BarcelonaPongo el pie en la supermanzana donde vivo con un margen de tiempo razonable para llegar a la mani y me hago cruces de ver lo suficientemente esteladas y camisetas oficiales para desencadenarme un flash-back. No es sólo que haya muchísima más gente de la que esperaba: es el tono. Después de un espectro emocional que ha abarcado desde la de ilusión febril hasta la depresión mal disimulada, jamás habría dicho que este año me encontraría una alegría simple y tranquila. La mayoría impenitente de jubilados se mezcla con un número dignísimo de adolescentes y, aunque el conjunto se ha reducido en términos absolutos, la proporción es indistinguible de la de los grandes días y desmiente un nuevo cliché que dice que esto ya es solo cosa de viejos. El gentío no se puede comparar con el del 2017, claro, pero la sensación es que no hace falta porque ya nos entendemos todos. Yendo hacia la cabecera veo a una familia que sale de un portal y sonríe hacia los manifestantes igual de sorprendidos que yo: ellos también fueron a las grandes Diadas y guardan las camisetas en un cajón, y por más que hoy no se habían planteado ni remotamente la posibilidad de dedicar la tarde a la causa nacional, están contentos de que haya gente que sí. La vida es esto que nos ha pasado con la independencia siempre por los alrededores.
La mejor noticia es que nada da vergüenza ni es rarito: el Once de Septiembre no ha sido folklorizado. La industria de baratijas política en forma de tenderetes de comida nostrada, objetos de recuerdo y vendedores ambulantes de banderas es profesional y eficaz, puro equilibrio entre oferta y demanda. Aparte del tristísimo auge de las empanadas, me llama la atención una barraca que vende "camisetas históricas" y me arrepiento de haber lanzado mi colección multicolor de la campaña de Junts pel Sí. Los cánticos son los de siempre, pero la gente es capaz de entonarlos sin ponerle más pan que queso. "Y, in-de, in-de-pen-den-ci-a" no tiene rival, "Las calles serán siempre nuestras" todavía aguanta, y La estaca funciona y encima no es necesario sufrir por los derechos de autor. Hay críticas a los partidos y pancartas independientes de la organización, pero la manifestación no ha sido secuestrada por radicales enfadosos y, por el mismo precio, se ha relajado la histeria del "ni un papel en el suelo". La atmósfera festiva de siempre continúa, y está bien sin la presión por tener que sonreír compulsivamente.

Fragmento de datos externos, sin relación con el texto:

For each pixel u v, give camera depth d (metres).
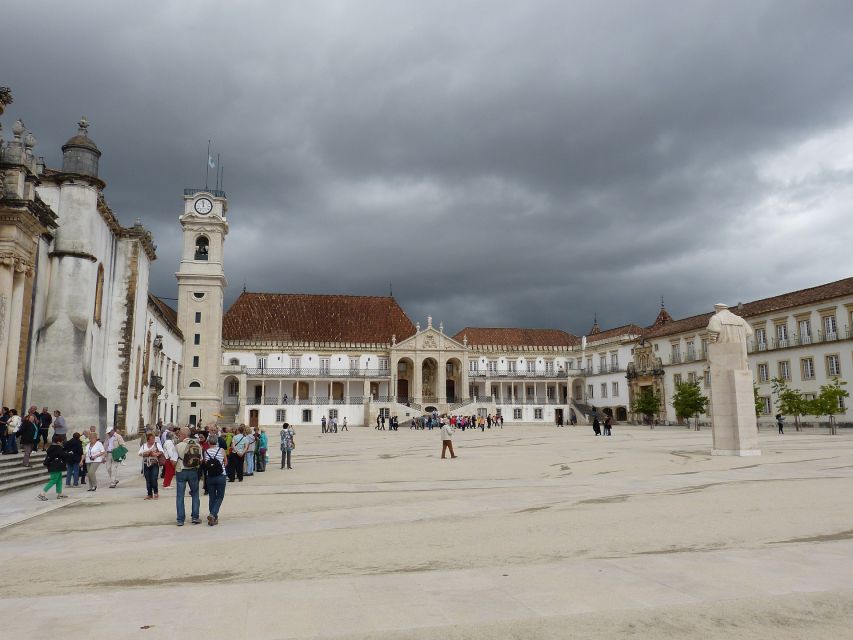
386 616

Durante los parlamentos, Lluís Llach es el más aplaudido, pero no hay tensión ni atención: estar hoy era una cuestión mucho más de forma que de contenido. De todas las consecuencias que perder la mayoría parlamentaria pudo tener sobre la base más movilizada se ha impuesto la más razonable: ni una deserción masiva, ni una recarga mágica de las energías contestatarias para frenar un supuesto apocalipsis españolista. Como suele ocurrir en todas las Diadas, sólo que pares la oreja un poco te encuentras análisis complejos que nada tienen que envidiar a los de ningún articulista. Los manifestantes leen perfectamente el ambiente y ni se hacen ilusiones ni desesperan. Mientras los partidos independentistas tenían el poder y no paraban de decepcionar, la energía se había ido embotellando. Es como si dejar de votar a los partidos a cualquier precio hubiera liberado algo de presión; como si hoy hubiese algo más de margen para la gente.